- Theatrical release poster
- Directed by: Walter Doniger
- Screenplay by: Anson Bond Alden Nash
- Produced by: Joseph Justman
- Starring: Norma Moore; Robert Vaughn; Billie Bird; Diana Darrin; Jeanne Cooper;
- Cinematography: Lothrop B. Worth
- Edited by: Neil Brunnenkant
- Music by: Emil Newman
- Distributed by: Allied Artists
- Release date: November 22, 1958;
- Running time: 74 min.
- Country: United States
- Language: English

= Unwed Mother (film) =

Unwed Mother is a 1958 American drama film directed by Walter A. Doniger and starring Norma Moore, Robert Vaughn, Billie Bird, Diana Darrin and Jeanne Cooper.

==Plot==
The plot concerns Betty Miller (Norma Moore), a shy country girl who moves from a farming community to Los Angeles. She falls in love with a smooth-talking grifter, Don Bigelow (Robert Vaughn), who involves her in a robbery, gets her pregnant, then abandons her. In jail on remand she is cruised by an elder cellmate and befriended by a strip club manageress (Billie Bird).
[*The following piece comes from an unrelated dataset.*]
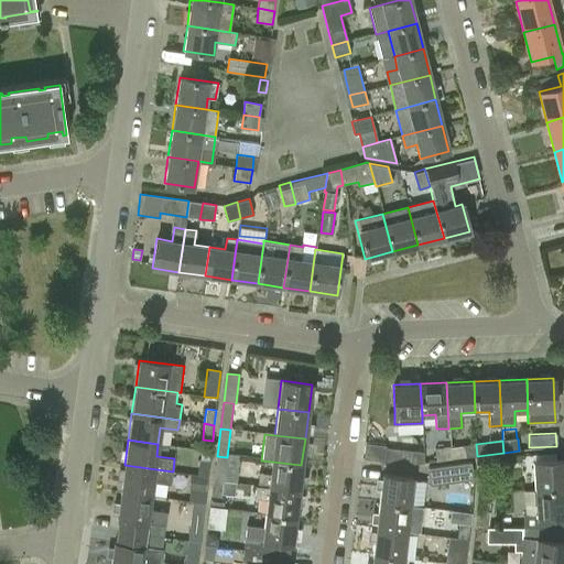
[(476,444),(449,447),(451,459),(477,456),(476,444)]
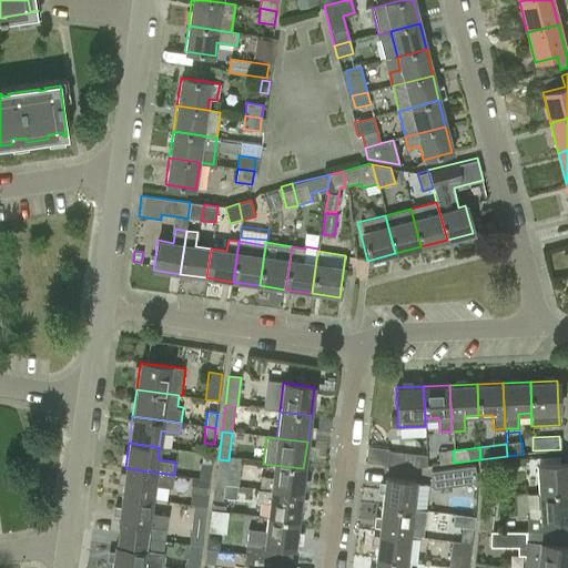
[(387,450),(385,464),(411,467),(426,465),(426,454),(387,450)]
After visiting a drunken, backyard abortionist (Timothy Carey), Betty is confined in a home for unwed mothers and decides to give the baby up for adoption. But eventually she comes to regret that decision and pursues the foster parents who adopted her child.

==Cast==
- Norma Moore as Betty Miller
- Robert Vaughn as Don Bigelow
- Diana Darrin as Mousie
- Billie Bird as Gertie
- Jeanne Cooper as Mrs. Horton
- Ron Hargrave as Ben
- Kathleen Hughes as Linda
- Sam Buffington as Mr. Paully
- Claire Carleton as Mrs. Miller
- Colette Jackson as Louella
- Timothy Carey as Doctor
- Ken Lynch as Ray Curtis
- Dorothy Adams as Mrs. Paully
- Joan Lora as Mary Ellen
- Ralph Gamble as Minister

Note: Although in keeping with the production code, while the word "pregnancy" is never uttered throughout the film, some actresses in the maternity home scenes are shown with pregnancy pads, which was uncommon on the screens of the 1950s and 60s where explicit displays of maternity tended to be hidden.